In Michigan, the foreclosure process can take up to 9 months or more to complete. During this time, you can live in your home without making payments.

- Michigan gives lenders two options for foreclosure: judicial and by advertisement (most common)
- A homeowner has no legal obligation to move out of their home immediately after Sheriff’s Sale
- Most residential homeowners in Michigan are allowed a 6 month Redemption Period
- You have no Tenant rights in Michigan after expiration of Redemption Period
- DEFICIENCY JUDGMENTS: If 1st lender bids amount they are owed, it’s unlikely they will pursue a deficiency judgment. If they bid less than they are owed (becoming more common) they can pursue a deficiency judgment for the difference between what they are owed and what they bid (must be at least fair market value). 2nd lenders can pursue deficiency judgments unless they agree to forego for a reduced settlement.
- NEW MORTGAGE: FHA currently requires a 3 year waiting period after a foreclosure, an exception is possible if extenuating circumstances.

The possibility of deficiency judgments may force many homeowners to also consider filing bankruptcy after a short sale, deed-in-lieu or foreclosure.

A homeowner may also consider bankruptcy if they feel strongly about staying in their home and choose to let all their unsecured debt go and focus all income on saving their home.

Closing Thoughts

Many people reading this document may be desperate enough to believe almost anything that appears to offer some sort of assistance out of their dilemma.
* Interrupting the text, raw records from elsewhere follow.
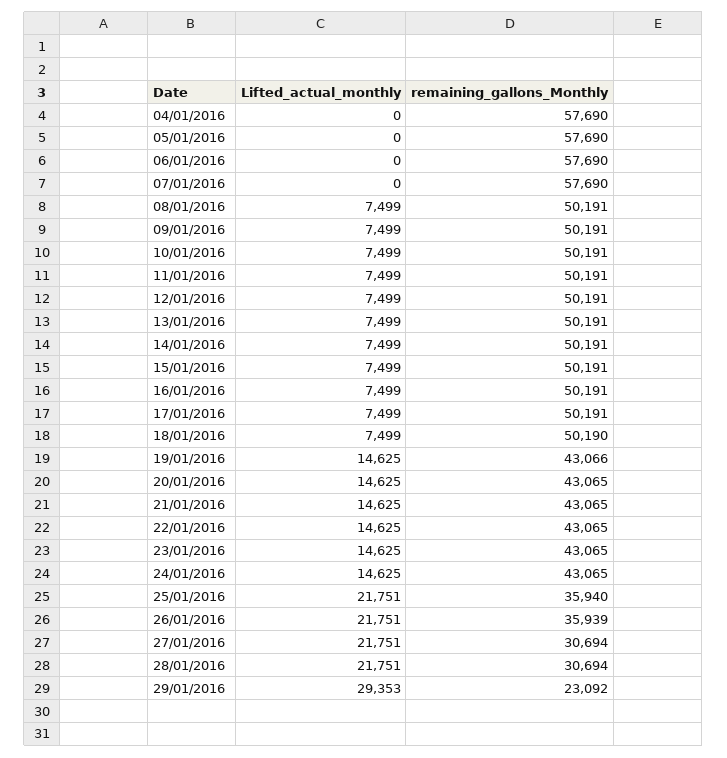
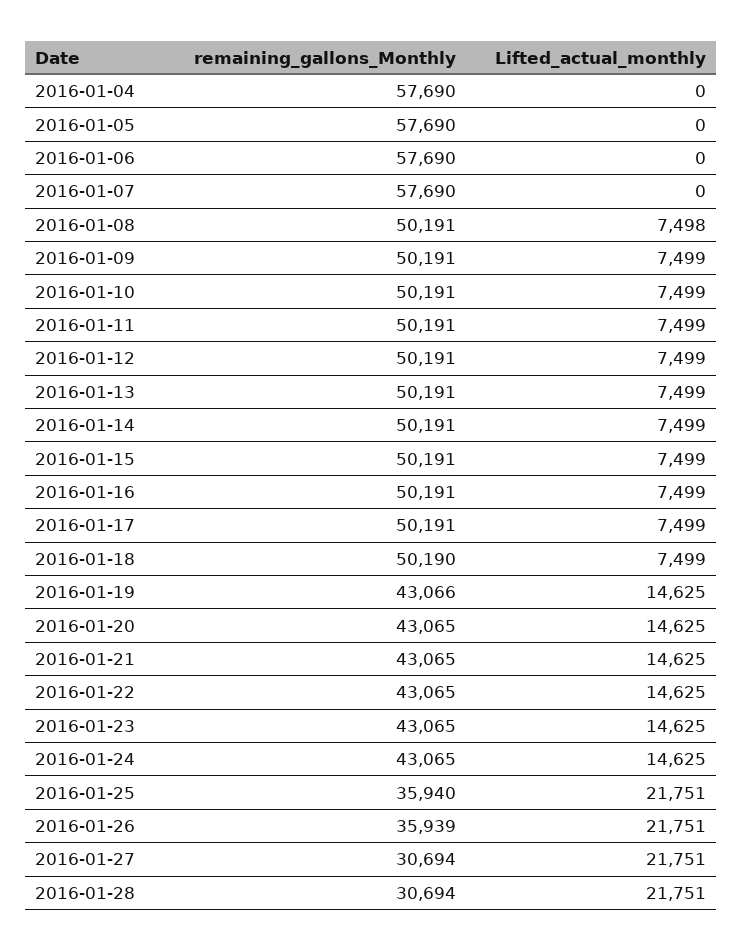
  {
    "Lifted_actual_monthly": {
      "04/01/2016": 0,
      "05/01/2016": 0,
      "06/01/2016": 0,
      "07/01/2016": 0,
-     "08/01/2016": 7499,
+     "08/01/2016": 7498,
      "09/01/2016": 7499,
      "10/01/2016": 7499,
      "11/01/2016": 7499,
      "12/01/2016": 7499,
      "13/01/2016": 7499,
      "14/01/2016": 7499,
      "15/01/2016": 7499,
      "16/01/2016": 7499,
      "17/01/2016": 7499,
      "18/01/2016": 7499,
      "19/01/2016": 14625,
      "20/01/2016": 14625,
      "21/01/2016": 14625,
      "22/01/2016": 14625,
      "23/01/2016": 14625,
      "24/01/2016": 14625,
      "25/01/2016": 21751,
      "26/01/2016": 21751,
      "27/01/2016": 21751,
-     "28/01/2016": 21751,
+     "28/01/2016": 21751
-     "29/01/2016": 29353
    },
    "remaining_gallons_Monthly": {
      "04/01/2016": 57690,
      "05/01/2016": 57690,
      "06/01/2016": 57690,
      "07/01/2016": 57690,
      "08/01/2016": 50191,
      "09/01/2016": 50191,
      "10/01/2016": 50191,
      "11/01/2016": 50191,
      "12/01/2016": 50191,
      "13/01/2016": 50191,
      "14/01/2016": 50191,
      "15/01/2016": 50191,
      "16/01/2016": 50191,
      "17/01/2016": 50191,
      "18/01/2016": 50190,
      "19/01/2016": 43066,
      "20/01/2016": 43065,
      "21/01/2016": 43065,
      "22/01/2016": 43065,
      "23/01/2016": 43065,
      "24/01/2016": 43065,
      "25/01/2016": 35940,
      "26/01/2016": 35939,
      "27/01/2016": 30694,
-     "28/01/2016": 30694,
+     "28/01/2016": 30694
-     "29/01/2016": 23092
    }
  }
Do not make this mistake.

There are many websites advertising how they can help you ‘walk-away” from your home, many of them represent you can do so with no financial repercussions. As mentioned above, this is not the case.

Be proactive and seek out the assistance of experienced and reputable professionals. Question everything! If someone cannot or will not explain your options to your satisfaction – run, don’t just walk away from them. This is a sign they either don’t know themselves, don’t think you’re worth the time or don’t want you to know. None of which you should accept.

WARNING: This post is not intended to offer any legal advice so, it’s highly recommended that competent legal & professional advice be obtained.